VATANDAŞA KEYİF ÇAYI FIRLATAN ADAM OLDUN: Dün ‘milletin adamıyım’ diyerek gezerken, bugün o saray yüzünden, firmalar ardı ardına kapanırken, ‘işler tıkırında’ deyip, vatandaşa keyif çayı fırlatan adam oldun Sayın Erdoğan! Sen hayal aleminde yaşarken, ben, çarşıda, pazarda, esnafımızı dinliyorum. Sen sarayında sefa sürerken, ben işsiz gençlerimizi dinliyorum. Seni uyaran dostların az bile söylemiş. Sadece esnaf kepengini değil, vatandaş evde kombisini kapatıyor Sayın Erdoğan! Sen ne kadar uğraşırsan uğraş, artık mızrak çuvala sığmıyor. Sizin masallarınız hafif, milletin gerçeği ise artık çok ağır Sayın Erdoğan! Memleketin dört bir yanında, işyerlerinde, mutfaklarda, hanelerde yangın var. Bunun yanında, bir de yüreğimizdeki yangın var. Üç kuruş menfaat uğruna, kapalı kapılar ardında yapılan pazarlıklar uğruna, kardeşini yüzüstü bırakan, vicdansız bir iktidarla karşı karşıyayız.

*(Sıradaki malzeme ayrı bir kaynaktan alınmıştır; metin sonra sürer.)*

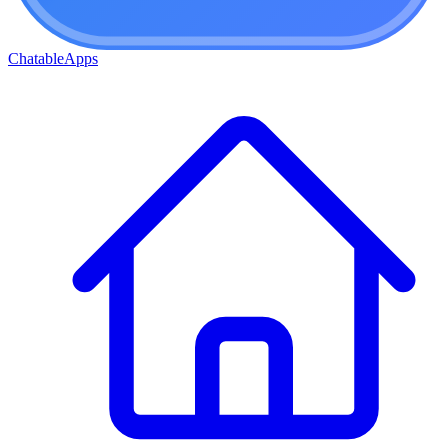
ChatableApps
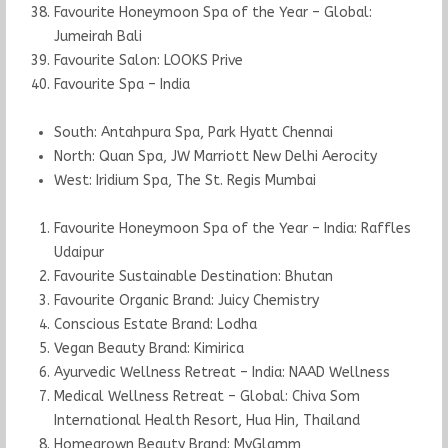
Favourite Honeymoon Spa of the Year – Global:
Jumeirah Bali
Favourite Salon: LOOKS Prive
Favourite Spa – India
South: Antahpura Spa, Park Hyatt Chennai
North: Quan Spa, JW Marriott New Delhi Aerocity
West: Iridium Spa, The St. Regis Mumbai
Favourite Honeymoon Spa of the Year – India: Raffles
Udaipur
Favourite Sustainable Destination: Bhutan
Favourite Organic Brand: Juicy Chemistry
Conscious Estate Brand: Lodha
Vegan Beauty Brand: Kimirica
Ayurvedic Wellness Retreat – India: NAAD Wellness
Medical Wellness Retreat – Global: Chiva Som
International Health Resort, Hua Hin, Thailand
Homegrown Beauty Brand: MyGlamm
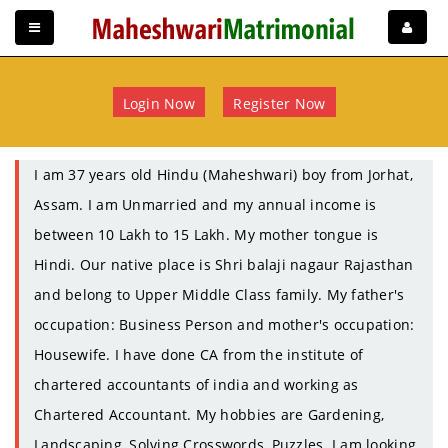
Login Now
Register Now
I am 37 years old Hindu (Maheshwari) boy from Jorhat,
Assam. I am Unmarried and my annual income is
between 10 Lakh to 15 Lakh. My mother tongue is
Hindi. Our native place is Shri balaji nagaur Rajasthan
and belong to Upper Middle Class family. My father's
occupation: Business Person and mother's occupation:
Housewife. I have done CA from the institute of
chartered accountants of india and working as
Chartered Accountant. My hobbies are Gardening,
Landscaping, Solving Crosswords, Puzzles. I am looking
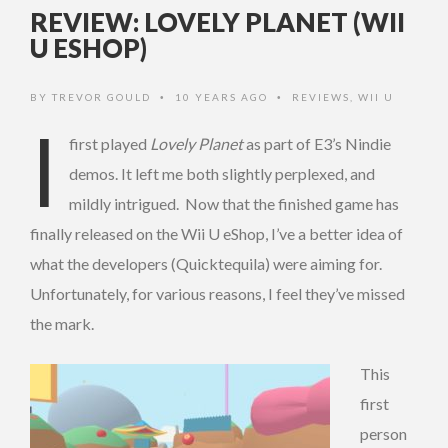
REVIEW: LOVELY PLANET (WII
U ESHOP)
BY
TREVOR GOULD
10 YEARS AGO
REVIEWS
,
WII U
•
•
I
first played
Lovely Planet
as part of E3’s Nindie
demos. It left me both slightly perplexed, and
mildly intrigued. Now that the finished game has
finally released on the Wii U eShop, I’ve a better idea of
what the developers (Quicktequila) were aiming for.
Unfortunately, for various reasons, I feel they’ve missed
the mark.
This
first
person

BÖYLE CIVIKLIK OLMAZ: Görüyoruz ki; Çin Merkez Komitesi Türkiye Komiseri, namı diğer ‘kısmen iktidar’, Sayın Cinping Perinçek, ‘Müslümanım’ diye diye gezen Sayın Erdoğan’ı da, ‘Türk milliyetçisiyim/ diye diye gezen Sayın Bahçeli’yi de, nasıl olduysa esir almış. Çin’in, Türkistan’da, Uygur kardeşlerimize uyguladığı zulme, Avrupa’dan, Amerika’dan ses geliyor, ama Ankara’dan hala çıt çıkmıyor. Bu Cumhur ittifakı gerçekten bir acayip… HDP binasında, Apo posteri bulunca şaşırıyorlar, ama seçim zamanı mektubunu okutmaya gelince, dert etmiyorlar. Yana yakıla, ‘HDP kapatılsın’ diyorlar, ama bunun için en ufak bir adım bile atmıyorlar. Nitekim bunlara sorarsan, En büyük Türk, en has Müslüman kendileridir ama ‘Müslüman Türküm’ dediği için, zulüm gören kardeşlerimizi duymuyor, iki laf edemiyorlar. Böyle cıvıklık, böyle ciddiyetsizlik olmaz. Böyle devlet yönetilmez. Yazıklar olsun. Sayın Erdoğan’ın dar vizyonu, Türkiye’ye, Bangladeş’le rekabet etmeyi layık görüyor olabilir. Biz, Türkiye’nin potansiyelini görüyoruz, milletimize inanıyoruz. O nedenle, İYİ Parti iktidarında biz, Türkiye’yi önce Polonya’yla, sonra Almanya’yla rekabet eder hale getireceğiz! Bundan kimsenin şüphesi olmasın.